Swirling Mists of Distraction
- Melissa Zabower
- Aug 24, 2017
- 2 min read
There's a reason why writer's crave solitude. When the business of life distracts us, nothing gets accomplished.

I have ideas floating around in my head like the swirling mists created by a fog machine. They reflect the colors of the gaslights. Red mingles with blue, and yellow mingles with green.
But the ideas in my head are distracted as easily as an actor by a flashbulb.
* * *
I'm an auditory learner, so I work best with some sort of background noise. Instrumental music is best, but an old TV show I've seen a million times and therefore don't need to attend works, too. I can watch Little House on the Prairie and type my own version of War and Peace without struggle.

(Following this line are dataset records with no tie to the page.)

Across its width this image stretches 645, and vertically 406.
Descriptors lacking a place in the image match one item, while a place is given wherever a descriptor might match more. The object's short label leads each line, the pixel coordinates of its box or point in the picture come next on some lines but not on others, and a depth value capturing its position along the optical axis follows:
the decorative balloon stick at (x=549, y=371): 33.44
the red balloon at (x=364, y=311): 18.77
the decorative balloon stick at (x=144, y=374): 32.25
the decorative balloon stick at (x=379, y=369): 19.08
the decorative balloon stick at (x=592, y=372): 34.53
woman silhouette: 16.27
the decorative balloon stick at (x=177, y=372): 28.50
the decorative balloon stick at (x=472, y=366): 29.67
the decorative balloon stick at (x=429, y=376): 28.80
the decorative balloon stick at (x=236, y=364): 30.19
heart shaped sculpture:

But a TV show that is less familiar? That distracts. And then it mentions samurai swords, and I don't know much about Japanese history so I take a moment to google it. As I read about samurai warriors, it connects to what I know about medieval Europe. And while I'm on-line, I might as well check facebook and my email.
By the time I toggle back to Word, the fog on the stage of my mind has dissipated. Everyone's gone home.
* * *
This is the phenomenon described in Nicholas Carr's The Shallows: What the Internet is Doing to Our Brains. If Ray Bradbury's Fahrenheit 451 is frightening in its predictive accuracy -- TVs as big as a wall, and interactive; happy pills; houses with no front porches -- then Carr's The Shallows is terrifying in its immediacy. The Internet has changed us. In truth, it provides a much-needed service, the easy and cheap access to information and the ability to connect with people around the world.

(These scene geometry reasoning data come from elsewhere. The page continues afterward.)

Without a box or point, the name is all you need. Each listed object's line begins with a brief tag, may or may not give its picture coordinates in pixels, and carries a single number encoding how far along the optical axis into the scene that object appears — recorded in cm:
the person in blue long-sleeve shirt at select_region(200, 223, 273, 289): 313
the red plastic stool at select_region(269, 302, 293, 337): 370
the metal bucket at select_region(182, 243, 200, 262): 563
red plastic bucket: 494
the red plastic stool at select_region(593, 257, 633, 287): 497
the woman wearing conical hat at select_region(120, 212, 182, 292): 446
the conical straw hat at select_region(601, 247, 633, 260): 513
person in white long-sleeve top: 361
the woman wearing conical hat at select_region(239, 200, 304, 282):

Unfortunately, we have become its slaves.
I am no Hawthorne or Emerson. Although my writing has, at times, been labeled Dickensian, it's not meant as a compliment. But as I sit at the park with my coffee, my book, my notepad, and my pen, the soft burble of the creek is drowned out by traffic, and indeed my view is partially obstructed by another person's car parked next to mine. When I pulled out my phone to check the time I decided to check facebook and email, and pretty soon I was down the rabbit hole, which made me think of Alice, so I googled Lewis Carroll. . .
That is why writer's should live in isolation on the dark side of the moon.